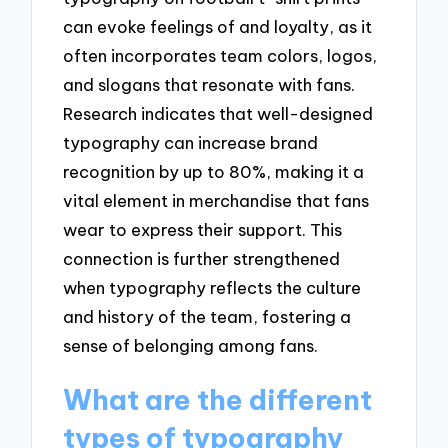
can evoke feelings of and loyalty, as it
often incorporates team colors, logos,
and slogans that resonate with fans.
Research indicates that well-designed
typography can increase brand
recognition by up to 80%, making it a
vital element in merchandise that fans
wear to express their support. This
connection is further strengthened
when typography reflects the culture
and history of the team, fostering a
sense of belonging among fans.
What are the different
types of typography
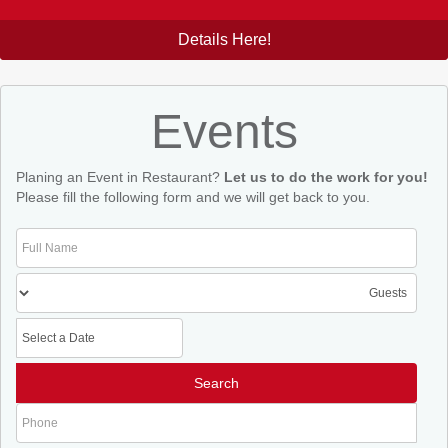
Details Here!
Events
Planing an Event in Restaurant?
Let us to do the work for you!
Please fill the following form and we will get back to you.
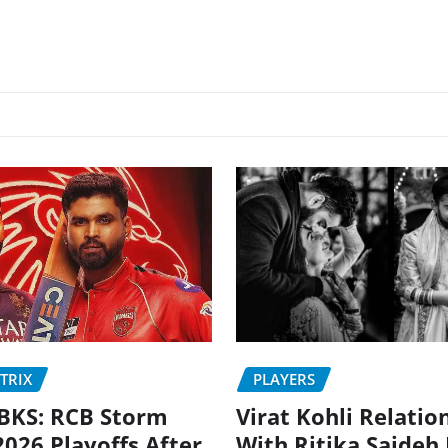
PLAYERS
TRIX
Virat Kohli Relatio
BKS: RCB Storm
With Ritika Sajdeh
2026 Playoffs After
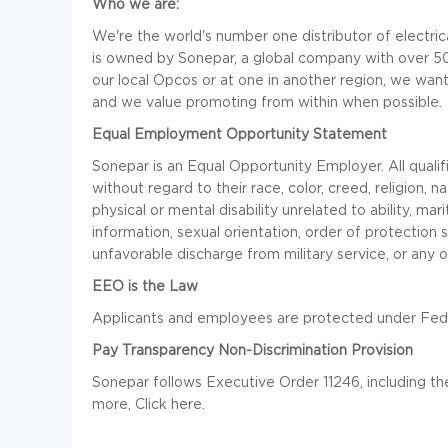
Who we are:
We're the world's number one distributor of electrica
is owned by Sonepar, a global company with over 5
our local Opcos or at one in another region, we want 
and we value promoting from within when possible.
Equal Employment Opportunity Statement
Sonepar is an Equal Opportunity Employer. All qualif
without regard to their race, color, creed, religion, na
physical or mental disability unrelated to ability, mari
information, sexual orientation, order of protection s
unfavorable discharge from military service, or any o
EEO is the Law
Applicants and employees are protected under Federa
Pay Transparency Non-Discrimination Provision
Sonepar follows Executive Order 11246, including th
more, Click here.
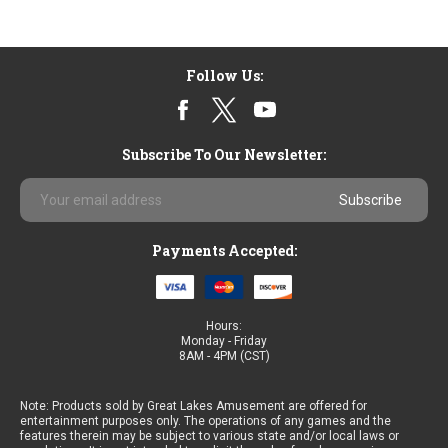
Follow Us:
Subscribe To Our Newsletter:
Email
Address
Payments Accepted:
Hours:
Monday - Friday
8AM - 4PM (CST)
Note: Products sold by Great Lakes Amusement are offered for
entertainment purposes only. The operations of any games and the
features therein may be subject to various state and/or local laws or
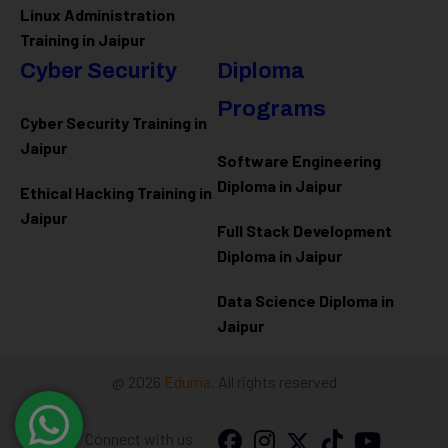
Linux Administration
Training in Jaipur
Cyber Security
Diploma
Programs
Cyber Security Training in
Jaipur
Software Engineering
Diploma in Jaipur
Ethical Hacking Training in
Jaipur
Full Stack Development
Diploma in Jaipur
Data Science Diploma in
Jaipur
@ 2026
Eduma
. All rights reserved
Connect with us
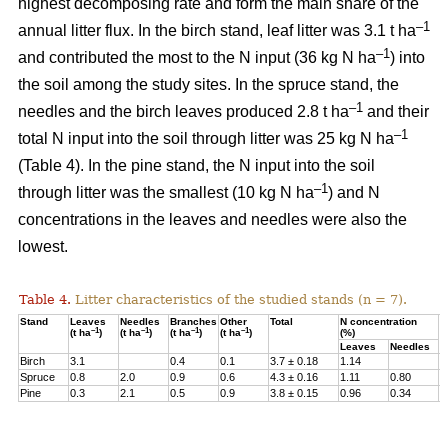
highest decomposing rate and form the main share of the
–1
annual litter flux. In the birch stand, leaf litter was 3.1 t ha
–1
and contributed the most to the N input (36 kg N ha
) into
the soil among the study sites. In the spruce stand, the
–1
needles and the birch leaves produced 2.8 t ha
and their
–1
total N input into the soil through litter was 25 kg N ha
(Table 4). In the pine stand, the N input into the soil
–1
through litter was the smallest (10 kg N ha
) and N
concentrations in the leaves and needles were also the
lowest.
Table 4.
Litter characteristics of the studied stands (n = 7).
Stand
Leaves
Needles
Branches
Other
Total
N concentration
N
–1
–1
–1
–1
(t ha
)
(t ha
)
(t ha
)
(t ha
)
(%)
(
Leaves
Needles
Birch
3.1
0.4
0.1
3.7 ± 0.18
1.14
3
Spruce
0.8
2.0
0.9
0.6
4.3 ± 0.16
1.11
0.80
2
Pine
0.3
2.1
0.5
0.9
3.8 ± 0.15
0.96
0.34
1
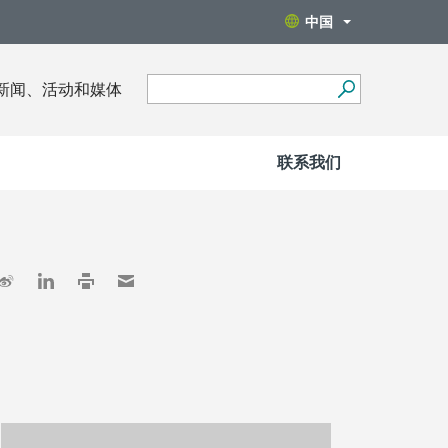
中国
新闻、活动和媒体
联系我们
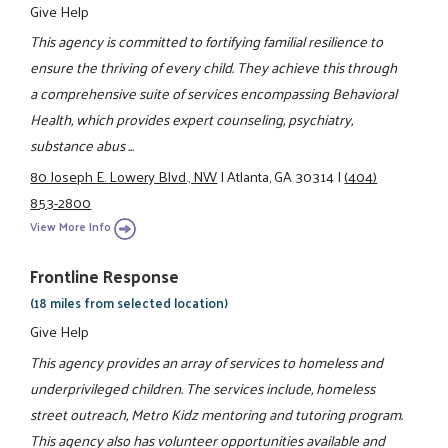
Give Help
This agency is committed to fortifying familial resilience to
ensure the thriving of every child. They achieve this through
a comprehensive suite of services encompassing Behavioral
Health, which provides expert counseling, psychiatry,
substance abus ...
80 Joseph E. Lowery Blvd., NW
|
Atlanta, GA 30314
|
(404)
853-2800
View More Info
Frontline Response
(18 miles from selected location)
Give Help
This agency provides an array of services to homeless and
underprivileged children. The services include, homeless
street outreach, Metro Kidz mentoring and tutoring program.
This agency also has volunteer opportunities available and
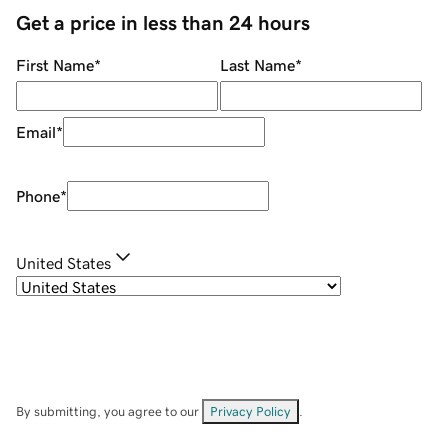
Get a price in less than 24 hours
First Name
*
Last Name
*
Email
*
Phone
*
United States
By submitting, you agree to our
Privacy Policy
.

# [PROBLEM DESCRIPTION]
Edit the text of all the records above so that every instance of "Jaipur" becomes "the city", keeping everything else unchanged. Leave the pictures out of your answer.

# [RESULT OF THIS TASK]
can evoke feelings of and loyalty, as it
often incorporates team colors, logos,
and slogans that resonate with fans.
Research indicates that well-designed
typography can increase brand
recognition by up to 80%, making it a
vital element in merchandise that fans
wear to express their support. This
connection is further strengthened
when typography reflects the culture
and history of the team, fostering a
sense of belonging among fans.
What are the different
types of typography
Details Here!
Events
Planing an Event in Restaurant?
Let us to do the work for you!
Please fill the following form and we will get back to you.
PLAYERS
TRIX
Virat Kohli Relatio
BKS: RCB Storm
With Ritika Sajdeh
2026 Playoffs After
Who we are:
We're the world's number one distributor of electrica
is owned by Sonepar, a global company with over 5
our local Opcos or at one in another region, we want 
and we value promoting from within when possible.
Equal Employment Opportunity Statement
Sonepar is an Equal Opportunity Employer. All qualif
without regard to their race, color, creed, religion, na
physical or mental disability unrelated to ability, mari
information, sexual orientation, order of protection s
unfavorable discharge from military service, or any o
EEO is the Law
Applicants and employees are protected under Federa
Pay Transparency Non-Discrimination Provision
Sonepar follows Executive Order 11246, including th
more, Click here.
Follow Us:
Subscribe To Our Newsletter:
Email
Address
Payments Accepted:
Hours:
Monday - Friday
8AM - 4PM (CST)
Note: Products sold by Great Lakes Amusement are offered for
entertainment purposes only. The operations of any games and the
features therein may be subject to various state and/or local laws or
Linux Administration
Training in the city
Cyber Security
Diploma
Programs
Cyber Security Training in
the city
Software Engineering
Diploma in the city
Ethical Hacking Training in
the city
Full Stack Development
Diploma in the city
Data Science Diploma in
the city
@ 2026
Eduma
. All rights reserved
Connect with us
highest decomposing rate and form the main share of the
–1
annual litter flux. In the birch stand, leaf litter was 3.1 t ha
–1
and contributed the most to the N input (36 kg N ha
) into
the soil among the study sites. In the spruce stand, the
–1
needles and the birch leaves produced 2.8 t ha
and their
–1
total N input into the soil through litter was 25 kg N ha
(Table 4). In the pine stand, the N input into the soil
–1
through litter was the smallest (10 kg N ha
) and N
concentrations in the leaves and needles were also the
lowest.
Table 4.
Litter characteristics of the studied stands (n = 7).
Stand
Leaves
Needles
Branches
Other
Total
N concentration
N
–1
–1
–1
–1
(t ha
)
(t ha
)
(t ha
)
(t ha
)
(%)
(
Leaves
Needles
Birch
3.1
0.4
0.1
3.7 ± 0.18
1.14
3
Spruce
0.8
2.0
0.9
0.6
4.3 ± 0.16
1.11
0.80
2
Pine
0.3
2.1
0.5
0.9
3.8 ± 0.15
0.96
0.34
1
中国
新闻、活动和媒体
联系我们
Give Help
This agency is committed to fortifying familial resilience to
ensure the thriving of every child. They achieve this through
a comprehensive suite of services encompassing Behavioral
Health, which provides expert counseling, psychiatry,
substance abus ...
80 Joseph E. Lowery Blvd., NW
|
Atlanta, GA 30314
|
(404)
853-2800
View More Info
Frontline Response
(18 miles from selected location)
Give Help
This agency provides an array of services to homeless and
underprivileged children. The services include, homeless
street outreach, Metro Kidz mentoring and tutoring program.
This agency also has volunteer opportunities available and
Get a price in less than 24 hours
First Name
*
Last Name
*
Email
*
Phone
*
United States
By submitting, you agree to our
Privacy Policy
.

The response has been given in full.